Sept jours d'audience, pour seize prévenus. Ce lundi débute au tribunal correctionnel du Mans un procès de grande ampleur pour trafic de drogue entre la Guyane et l'Hexagone. Jusqu'au mardi 28 novembre, les prévenus, originaires de Guyane et du Suriname, seront jugés pour différents chefs d'accusation tels que transport, détention, offre, acquisition et importation non autorisée de stupéfiants, ainsi que pour le délit de "participation à une association de malfaiteurs". Le tribunal correctionnel du Mans a mis en place un dispositif particulier avec la présence de plusieurs interprètes. Pour cause, les nombreuses langues parlées par les différents prévenus : anglais, néerlandais et le taki-taki, terme qui englobe diverses langues parlées dans l'ouest de la Guyane.
Ce procès, exceptionnel par sa durée et son nombre de prévenus, fait suite à une opération d'envergure menée entre 2021 et 2022 pour démanteler un réseau de trafic de cocaïne entre la Guyane et le quartier des Sablons, au Mans. Une section de recherches de la gendarmerie d'Angers a spécialement été créée pour cette enquête, surnommée "Taki 72", en référence au "taki-taki" et au département de la Sarthe, 72. Pendant des mois, 130 gendarmes ont été mobilisés afin d'identifier la recruteuse des "mules", ces personnes qui ingéraient des ovules de cocaïne pour les transporter.

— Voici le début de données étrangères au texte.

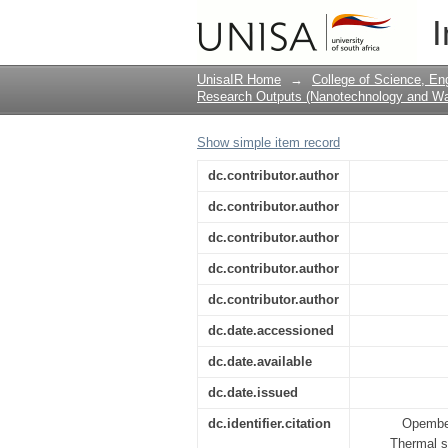
Thermal stability of 
I
conditions
UnisaIR Home
→
College of Science, En
Research Outputs (Nanotechnology and Wat
Show simple item record
dc.contributor.author
dc.contributor.author
dc.contributor.author
dc.contributor.author
dc.contributor.author
dc.date.accessioned
dc.date.available
dc.date.issued
dc.identifier.citation
Opembe,
Thermal s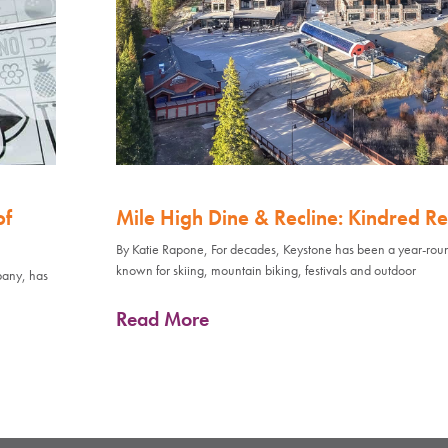
of
Mile High Dine & Recline: Kindred Re
By Katie Rapone, For decades, Keystone has been a year-rou
known for skiing, mountain biking, festivals and outdoor
pany, has
Read More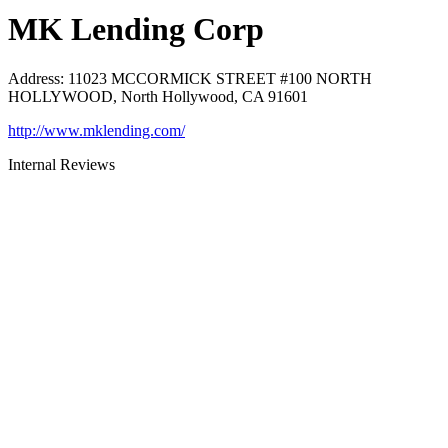
MK Lending Corp
Address
:
11023 MCCORMICK STREET #100 NORTH
HOLLYWOOD, North Hollywood, CA 91601
http://www.mklending.com/
Internal Reviews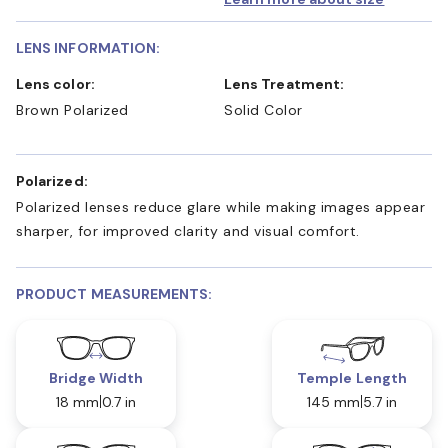
LENS INFORMATION:
Lens color:
Lens Treatment:
Brown Polarized
Solid Color
Polarized:
Polarized lenses reduce glare while making images appear
sharper, for improved clarity and visual comfort.
PRODUCT MEASUREMENTS:
Bridge Width
Temple Length
18 mm
0.7 in
145 mm
5.7 in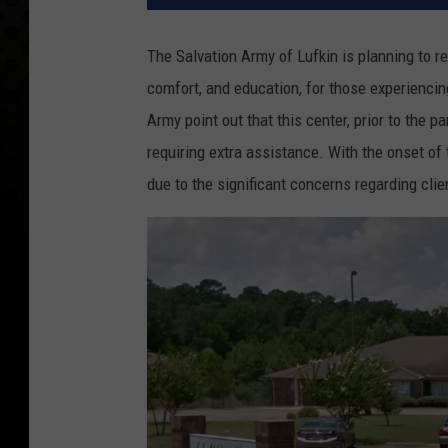
The Salvation Army of Lufkin is planning to re
comfort, and education, for those experiencin
Army point out that this center, prior to the p
requiring extra assistance. With the onset o
due to the significant concerns regarding clie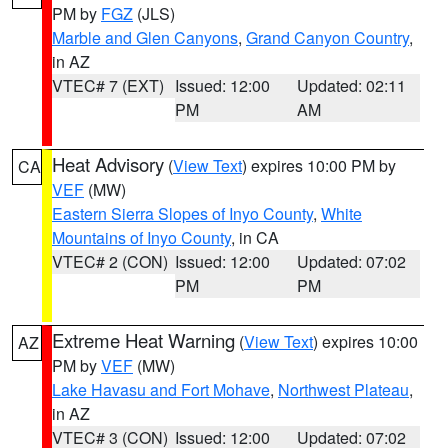
PM by
FGZ
(JLS)
Marble and Glen Canyons
,
Grand Canyon Country
,
in AZ
VTEC# 7 (EXT)
Issued: 12:00
Updated: 02:11
PM
AM
Heat Advisory
(
View Text
) expires 10:00 PM by
CA
VEF
(MW)
Eastern Sierra Slopes of Inyo County
,
White
Mountains of Inyo County
, in CA
VTEC# 2 (CON)
Issued: 12:00
Updated: 07:02
PM
PM
Extreme Heat Warning
(
View Text
) expires 10:00
AZ
PM by
VEF
(MW)
Lake Havasu and Fort Mohave
,
Northwest Plateau
,
in AZ
VTEC# 3 (CON)
Issued: 12:00
Updated: 07:02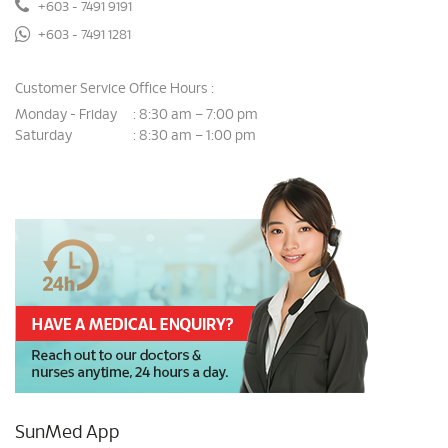
+603 - 7491 9191
+603 - 7491 1281
Customer Service Office Hours :
Monday - Friday
8:30 am – 7:00 pm
:
Saturday
8:30 am – 1:00 pm
:
SunMed App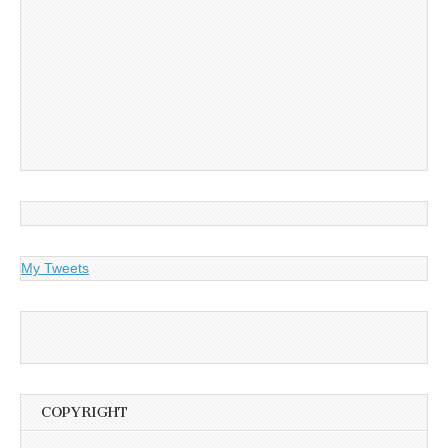
My Tweets
COPYRIGHT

Après plusieurs coups de filet, notamment en mars et mai 2022, qui ont mené à l'interpellation d'une vingtaine de personnes, deux "clans familiaux" ont pu être identifiés. Selon Ouest-France, une habitante du Mans et d'origine guyanaise, serait à la tête du "clan des mules". Âgée de 40 ans, cette femme aurait intégré à ce réseau plusieurs membres de sa famille, chargés de transporter les ovules de cocaïne, avant de les évacuer dans un hôtel parisien où ils étaient récupérés par le "clan des revendeurs".
Un ancien élu guyanais impliqué
Ferdinand Boisrond, l'ancien élu à la jeunesse de Saint-Laurent de Maroni, en Guyane, tiendrait une place significative dans ce réseau. En détention provisoire depuis son arrestation en mars 2022, à sa descente de l'avion à Orly, l'ancien adjoint au maire a avoué avoir transporté à plusieurs reprises de la cocaïne "in corpore". "Mon but, c'était de le faire une ou deux fois pour acheter un camion... Pour pouvoir bénéficier des aides, il faut un apport personnel", a-t-il expliqué en octobre 2022 devant la chambre d'instruction de la cour d'appel d'Angers. Selon l'avocat général, l'ancien élu n'a pas seulement fait office de mule dans ce réseau : "Il est certain qu’il tient un rôle majeur. Son implication exacte reste à déterminer." Malgré sa demande de remise en liberté, Ferdinand Boisrond a été maintenu en détention provisoire jusqu'au procès.
Dans ce dossier, ce sont au total vingt personnes qui sont poursuivies devant le tribunal correctionnel. Seize individus seront jugés à partir de ce lundi au Mans, dont une personne qui "fait l'objet d'un mandat d'arrêt et n'a pas encore été localisée", précise la procureure de la République. Il s'agirait d'un des fournisseurs de ce trafic de cocaïne, un homme originaire du Suriname et toujours introuvable. Les prévenus, âgés de 19 à 54 ans, encourent jusqu’à 10 ans de prison. Le double pour ceux qui se trouvent en "récidive légale".